### Activity
Exactly the lines from the one containing "[794,486,805,502] # -> (310, 801) none" through the end of the entries, both ends included, are to be output.

(Edit tracking data)
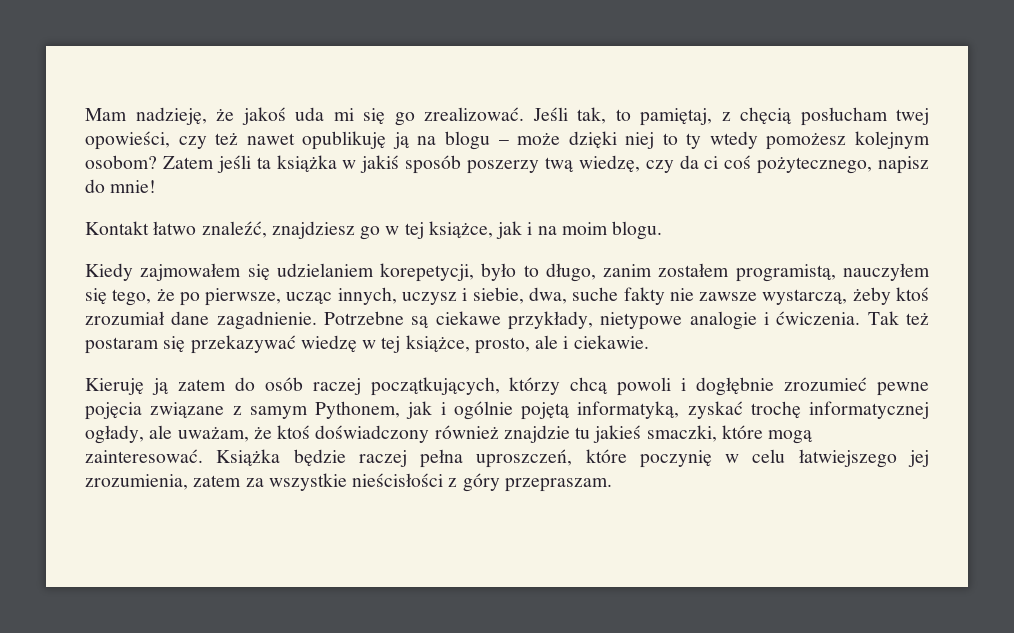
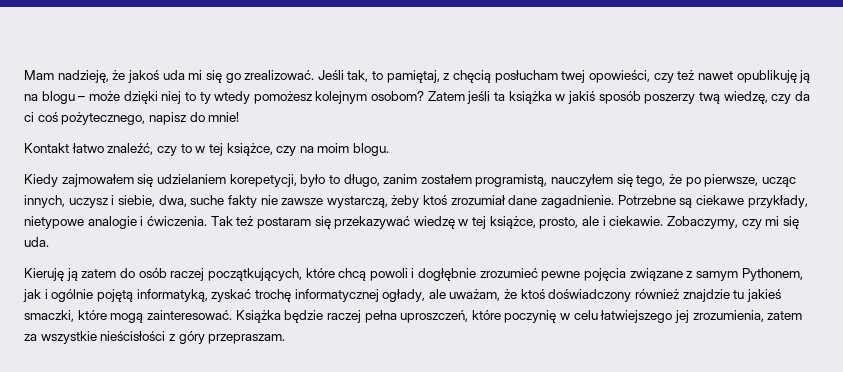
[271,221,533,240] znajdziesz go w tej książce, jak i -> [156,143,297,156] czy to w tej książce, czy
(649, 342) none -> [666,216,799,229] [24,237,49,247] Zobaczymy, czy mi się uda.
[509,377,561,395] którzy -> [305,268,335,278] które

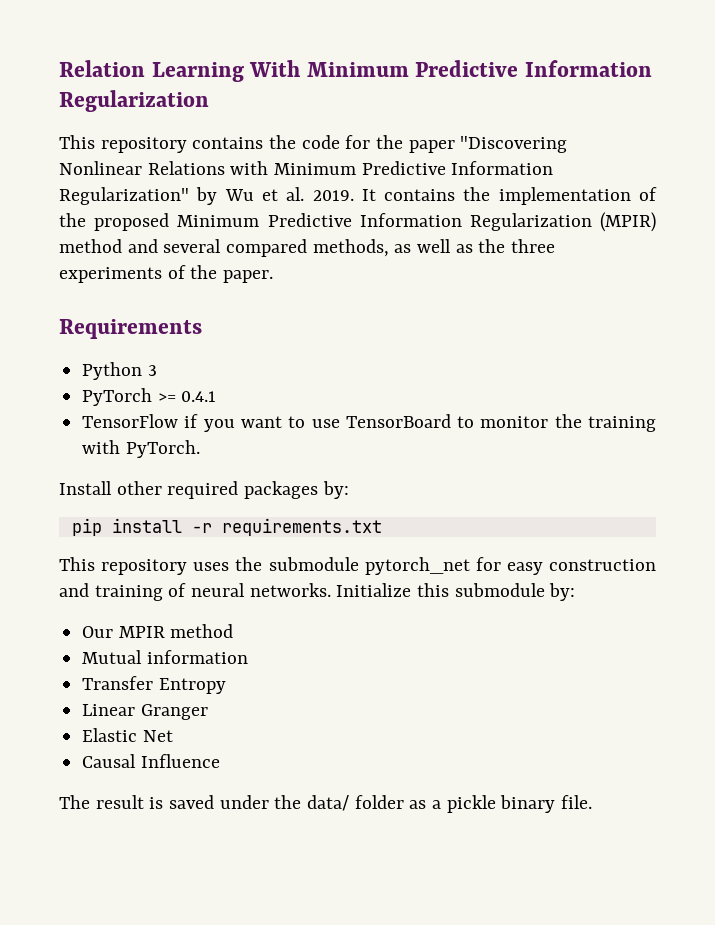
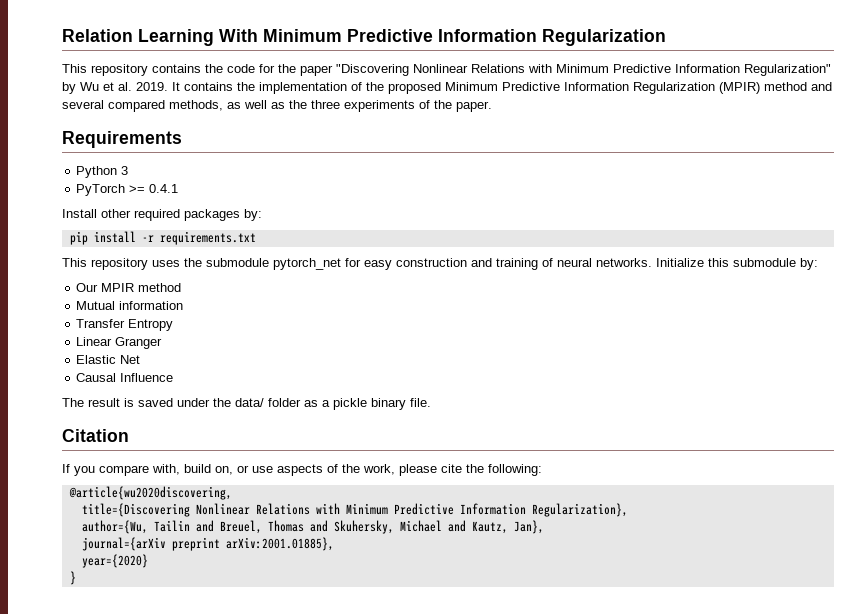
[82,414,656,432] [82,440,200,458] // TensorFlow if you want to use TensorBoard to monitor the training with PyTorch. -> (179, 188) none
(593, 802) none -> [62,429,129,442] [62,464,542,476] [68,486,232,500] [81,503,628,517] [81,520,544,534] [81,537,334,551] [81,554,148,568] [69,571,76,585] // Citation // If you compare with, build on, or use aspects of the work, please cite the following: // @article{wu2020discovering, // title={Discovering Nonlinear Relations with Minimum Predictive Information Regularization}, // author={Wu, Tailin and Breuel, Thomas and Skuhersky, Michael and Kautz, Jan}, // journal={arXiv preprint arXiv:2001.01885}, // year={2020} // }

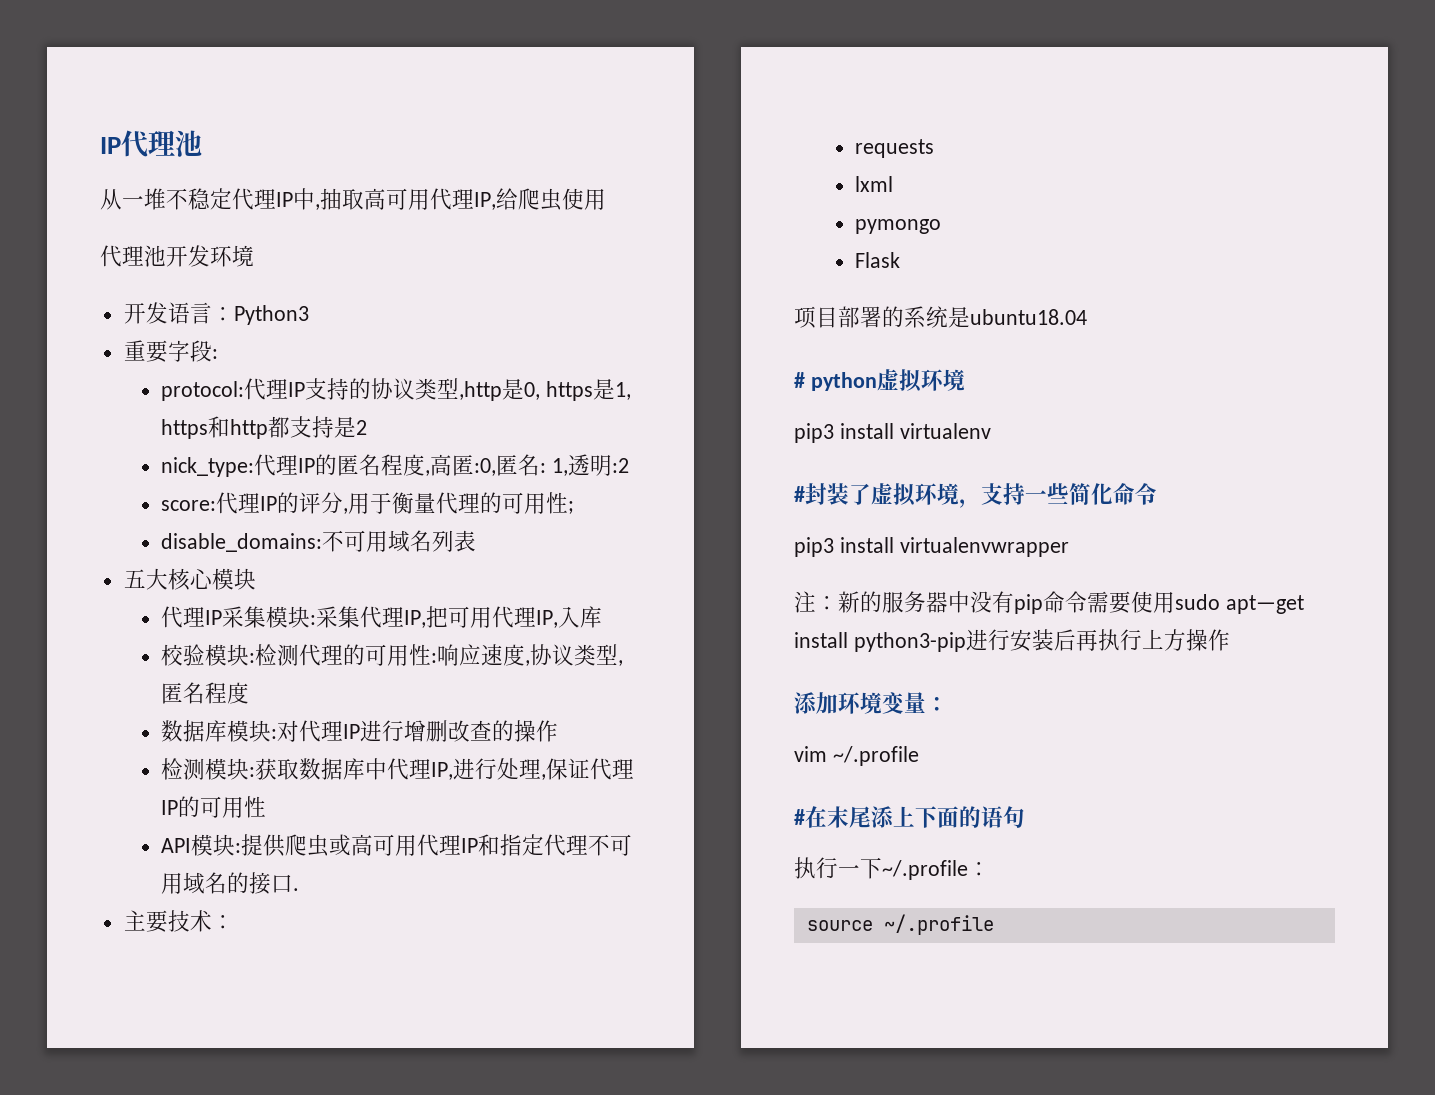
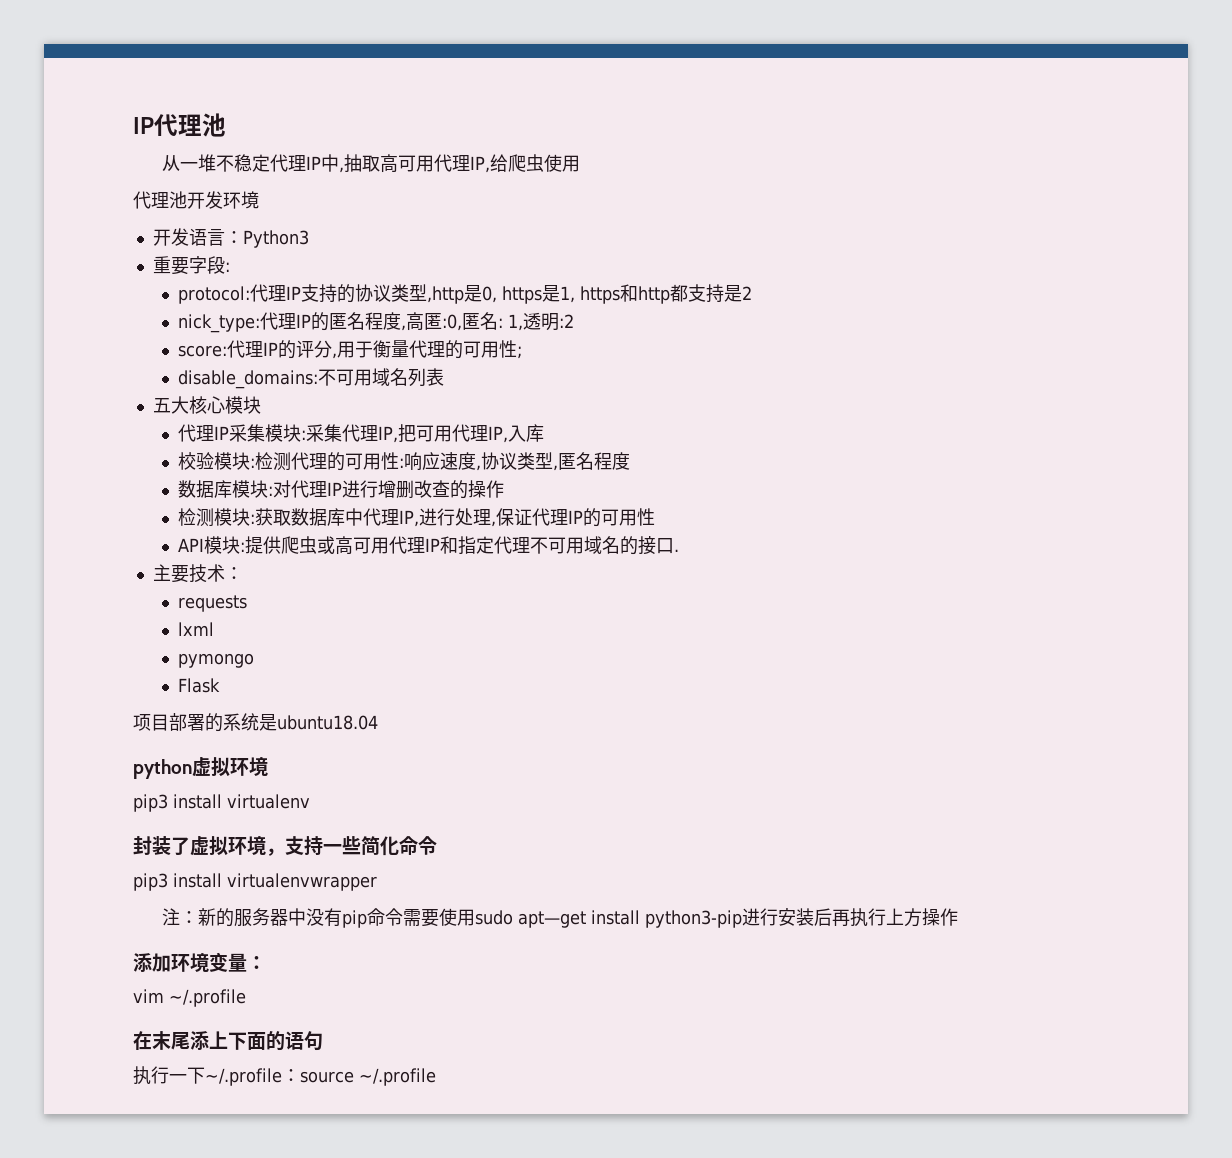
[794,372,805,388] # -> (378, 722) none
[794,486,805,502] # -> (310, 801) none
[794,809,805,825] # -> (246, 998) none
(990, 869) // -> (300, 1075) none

### Completed exercise
[794,486,805,502] # -> (310, 801) none
[794,809,805,825] # -> (246, 998) none
(990, 869) // -> (300, 1075) none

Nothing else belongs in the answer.